Venezuela to open "socialist" securities exchange
* System to finance state-run companies
* Chavez bringing financial markets under state control
* Hopes to win-over middle-class voters
CARACAS, Nov 15 (Reuters) - In what President Hugo Chavez described as a blow for "vampire" capitalism, Venezuela will next month open a state-run stock and bond exchange aimed at financing public companies and wooing middle class voters.
The government's official gazette on Monday published the law ordering the creation of the new market, which will be run by the finance ministry.
In recent weeks, Chavez has accelerated his drive to increase the hand of the state in all sectors of the economy including finance, housing and food production. Oil and heavy industry is already largely government run. [ID:nN12121425]
"The public securities exchange system has been born," Chavez said on his weekly TV show on Sunday in a speech peppered with references to capitalist "vampires" and "vultures." He said it will open in December.

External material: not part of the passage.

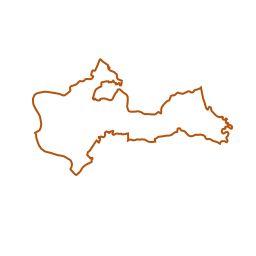 Hung Nguyen, Nghệ An, Vietnam, rotated 107°
{"feature_id": "81297802B19242536298701", "entity_name": "Hung Nguyen", "entity_type": "district", "adm_level": 2, "iso_a3": "VNM", "parent_name": "Vietnam", "parent_adm1": "Nghệ An", "projection": "orthographic", "projection_center": [105.613, 18.684], "detail": "fine", "context": "isolated", "style": "outline", "palette": "amber", "viewbox_px": 256, "rotation_deg": 107, "n_neighbors": 0, "source": "geoboundaries", "source_scale": "gbopen_adm2", "svg_char_len": 5765}
<svg xmlns="http://www.w3.org/2000/svg" viewBox="0 0 256 256"><g transform="rotate(107 128 128)"><path d="M159.8,215.4L161.3,213.9L164.1,212.8L167.7,210.4L170.7,208.0L173.2,204.9L174.3,201.9L174.6,200.9L174.7,199.4L174.4,194.5L174.5,187.6L173.9,182.7L173.8,181.3L174.0,180.1L174.6,177.7L175.3,174.6L175.6,173.7L176.5,172.6L178.0,171.5L179.3,170.9L181.0,170.7L182.1,170.7L183.5,171.0L184.0,171.0L184.6,170.6L187.5,165.7L187.9,164.5L188.0,163.6L184.9,161.7L182.8,160.7L180.2,160.2L178.5,159.6L177.1,158.7L175.6,157.6L171.2,152.9L168.2,153.7L167.7,153.0L167.0,153.5L167.9,155.3L167.7,155.4L165.8,159.1L162.8,159.3L160.9,157.9L151.7,155.3L149.7,154.6L149.1,154.3L150.5,151.7L150.3,151.4L150.1,151.4L149.4,151.7L149.1,151.7L148.4,151.3L146.9,151.4L146.3,151.8L146.2,152.2L146.3,152.5L146.2,152.8L145.2,153.2L145.1,152.2L144.9,151.9L144.1,151.6L144.0,151.4L144.1,149.0L143.9,148.6L143.3,148.1L142.1,147.8L141.1,148.0L139.9,148.5L139.2,148.6L137.9,147.9L137.6,147.6L137.6,147.2L138.2,144.5L138.1,144.3L137.9,144.2L137.1,144.5L136.9,144.0L135.1,141.5L135.2,141.3L135.4,141.2L138.0,141.2L138.6,140.8L138.7,140.3L138.7,139.5L138.6,139.4L137.3,138.3L136.8,137.7L136.3,135.6L136.2,134.7L135.4,132.9L135.7,132.4L135.8,132.0L135.7,131.2L133.2,126.4L138.4,124.6L139.9,124.3L139.1,123.6L138.5,122.7L138.3,122.1L138.3,121.3L138.2,118.8L137.9,118.2L136.4,116.3L136.1,115.6L135.9,113.9L135.6,113.1L134.9,111.8L134.2,108.9L134.6,106.9L134.9,105.5L135.0,104.2L135.0,103.4L134.8,102.6L134.3,100.8L133.0,98.0L131.9,98.7L131.2,98.9L130.5,99.0L130.1,98.4L129.6,97.9L129.0,97.5L128.2,96.8L127.3,95.9L125.7,92.1L124.2,89.3L123.2,86.4L122.6,85.4L121.9,84.5L121.3,83.9L120.1,83.2L119.4,82.6L118.5,81.8L117.9,81.0L117.4,79.8L114.5,80.3L113.9,80.0L113.3,79.0L113.2,78.4L113.4,78.0L114.5,76.9L114.8,76.2L114.5,73.9L114.6,73.2L114.8,72.5L115.1,71.8L116.6,69.6L117.3,68.2L117.6,67.3L117.6,66.1L117.5,65.3L117.2,64.6L116.6,63.7L115.7,62.5L114.6,61.3L114.2,59.4L113.1,56.6L113.0,55.5L112.9,54.5L113.1,53.1L113.3,52.3L113.6,51.9L115.1,50.7L115.4,50.1L115.6,49.5L115.5,48.9L114.8,47.5L114.7,46.9L114.7,46.2L114.7,45.5L115.4,43.5L115.5,41.7L115.4,39.0L115.5,37.9L116.0,36.4L116.1,35.4L115.4,35.5L114.6,35.3L114.0,35.1L113.4,34.6L113.0,34.0L112.4,31.8L112.4,31.2L112.8,30.2L112.8,29.8L112.7,29.4L112.3,29.2L111.8,29.1L111.4,29.1L110.7,29.3L110.3,29.6L109.5,30.6L108.8,31.0L108.1,31.1L107.3,30.8L106.5,30.3L104.8,30.1L104.1,30.3L103.6,30.5L102.8,31.5L102.7,31.9L102.7,32.4L103.0,32.9L104.8,34.3L105.3,34.9L105.5,35.3L105.4,35.8L105.2,36.2L104.6,36.9L104.0,37.3L102.6,37.5L101.9,37.4L101.4,37.1L101.0,36.7L100.9,36.2L100.8,35.5L100.4,35.1L100.0,34.8L99.4,34.9L99.0,35.1L98.8,35.3L98.3,34.9L97.7,34.1L97.6,33.3L97.6,32.8L97.7,32.1L98.6,29.5L98.4,28.8L98.2,28.6L96.9,28.6L96.3,29.0L95.9,29.3L95.6,29.9L95.4,30.7L95.4,31.4L95.8,32.9L95.8,33.3L95.1,33.9L94.9,33.9L94.6,33.9L94.2,33.6L93.8,34.1L93.8,34.3L94.0,34.5L94.6,35.2L94.6,35.4L94.5,35.7L94.1,36.0L92.8,36.4L91.7,36.5L91.2,36.4L90.6,36.0L90.3,36.6L90.3,37.0L90.5,37.2L91.9,38.0L92.0,38.3L92.1,39.1L91.8,39.8L91.4,40.3L90.8,40.5L90.2,40.3L89.8,40.7L89.7,41.4L90.8,43.3L90.9,44.5L90.8,46.1L90.1,48.0L87.3,52.9L86.4,53.7L85.0,54.2L84.6,54.5L84.1,55.1L84.0,55.8L84.0,56.3L84.2,56.5L84.9,56.7L86.4,57.0L87.0,57.1L87.0,58.0L85.4,59.6L80.9,62.5L77.8,64.8L68.0,70.1L68.5,70.3L70.2,72.0L71.1,73.3L72.1,75.2L74.6,76.2L75.1,76.7L75.5,77.9L75.5,78.5L75.1,79.5L75.0,80.3L75.3,81.1L78.9,85.1L79.3,85.9L79.5,86.8L79.6,90.6L79.7,91.0L80.9,91.8L83.0,93.0L84.0,95.4L84.7,96.2L85.0,96.4L86.2,96.4L89.4,96.6L89.9,97.1L90.4,97.9L92.0,99.2L95.1,100.7L96.8,101.3L98.2,101.7L99.8,101.8L101.2,101.5L103.2,100.8L103.9,100.7L104.4,100.8L104.5,101.1L103.8,103.1L103.9,103.6L104.1,104.0L106.4,105.4L107.3,106.6L107.9,108.8L109.0,113.5L109.7,115.5L109.7,117.6L109.0,120.2L109.0,122.6L109.1,123.5L110.1,125.5L111.2,128.7L111.6,130.0L111.7,131.1L111.6,132.1L111.0,132.9L108.5,134.7L106.8,135.3L103.0,136.0L99.4,137.0L97.9,137.7L96.9,138.8L96.4,139.7L95.4,142.8L93.5,147.0L93.4,147.4L94.2,148.9L94.7,149.1L96.5,149.1L98.3,150.1L101.7,150.8L104.9,151.3L105.8,151.7L106.2,152.4L106.7,153.6L106.7,155.3L106.6,158.7L106.9,160.0L107.9,162.3L108.2,162.8L108.8,162.9L109.6,162.9L110.0,163.3L110.4,164.8L110.4,166.4L110.2,167.2L109.6,167.9L109.6,168.4L109.7,168.6L110.7,168.7L110.8,169.1L110.1,170.1L109.4,170.3L103.5,170.4L100.8,170.0L100.0,169.6L97.4,167.3L96.4,166.0L95.7,165.7L93.8,166.3L92.7,166.6L92.3,166.6L92.0,166.4L90.3,163.5L89.1,160.6L89.1,160.3L89.3,160.1L90.0,159.6L89.8,159.2L89.1,158.2L89.1,157.2L88.8,156.9L87.0,156.0L87.1,155.7L87.4,155.4L88.2,155.0L88.4,154.6L88.6,152.6L89.6,152.5L89.8,152.3L89.8,151.8L89.6,151.5L89.4,151.2L87.8,150.0L87.7,149.8L87.7,149.4L88.0,149.1L89.2,148.5L89.6,148.2L89.3,147.2L88.2,147.0L84.5,147.8L84.4,151.9L83.5,152.9L81.1,154.0L79.9,154.4L79.8,155.1L78.7,157.2L78.5,158.0L78.3,161.0L78.1,162.3L77.3,163.8L76.9,164.2L76.6,164.2L76.2,163.5L76.0,163.3L75.5,163.6L75.4,164.0L75.4,164.9L75.1,165.1L74.0,165.2L73.8,165.4L72.0,171.1L70.5,174.1L70.4,174.6L70.6,174.8L71.1,175.0L78.0,175.6L81.2,176.0L82.6,176.3L82.9,176.5L83.1,176.8L83.2,178.4L83.4,178.7L83.9,178.9L87.4,178.9L87.8,178.8L88.4,178.3L88.6,176.8L88.8,176.4L89.5,176.4L90.3,176.5L91.3,177.0L92.1,177.8L92.7,179.6L93.2,182.1L93.5,182.6L93.7,182.8L95.8,183.9L96.8,185.3L97.1,187.6L97.4,187.9L98.3,188.5L101.2,190.1L102.1,191.0L103.9,193.4L104.3,194.3L105.1,195.0L105.9,195.2L106.5,195.2L107.6,194.8L108.7,194.1L109.4,194.1L110.0,194.3L115.1,197.9L115.5,198.7L115.8,199.6L115.5,202.8L115.6,205.2L116.4,211.4L117.2,216.5L118.0,219.0L120.7,224.1L122.4,226.2L124.1,227.1L126.6,227.4L128.2,227.3L130.2,226.6L132.2,225.8L133.1,225.3L136.2,222.5L140.6,217.6L141.9,216.3L143.5,215.1L149.5,212.1L153.6,211.6L155.5,211.8L156.9,212.7L159.8,215.4Z" fill="none" stroke="#b45309" stroke-width="2"/></g></svg>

"This is not the capitalist exchange, Dracula, this is the socialist exchange. The state and the republic guarantee your money and it will have a good yield."
Chavez already has his eye on 2012 presidential elections, where he will need the support of some middle-class voters as well as his poor base to win another 6-year term. He says the exchange as well as recent moves against home-builders accused of corruption will favor the middle class.
Savings opportunities in Venezuela are limited, with negative real interest rates and inflation of 27.5 over the past 12 months. As a result, Venezuelans are high spenders.
"When you get your three month bonus, don't spend it all, let's organize, we'll invest it in the exchange," Chavez said. Some Venezuelan workers receive a triple pay check at Christmas.
Many Venezuelans are used to investing in government bonds via private brokerages as a way of accessing dollar and receiving high yields.
But this year the government has overhauled Venezuela's capital markets, closing dozens of brokerages and creating a new state-run currency exchange. [ID:nVENEZUELA]. Both moves restricted investment opportunities for the middle class.
Lawmakers are expected to pass a law in the next few days that would make it easier for Chavez to nationalize banks and would force them to hand over 5 percent of profits for social groups. [ID:nN11201237].
Chavez said the new exchange will be housed in the former offices of Econoinvest, the country's leading brokerage which the government shut earlier this year on charges of fraud.
State oil company PDVSA last week sought permission to trade $3 billion of bonds on the public bourse. Chavez said state companies such as telecoms giant CANTV could raise capital on the market.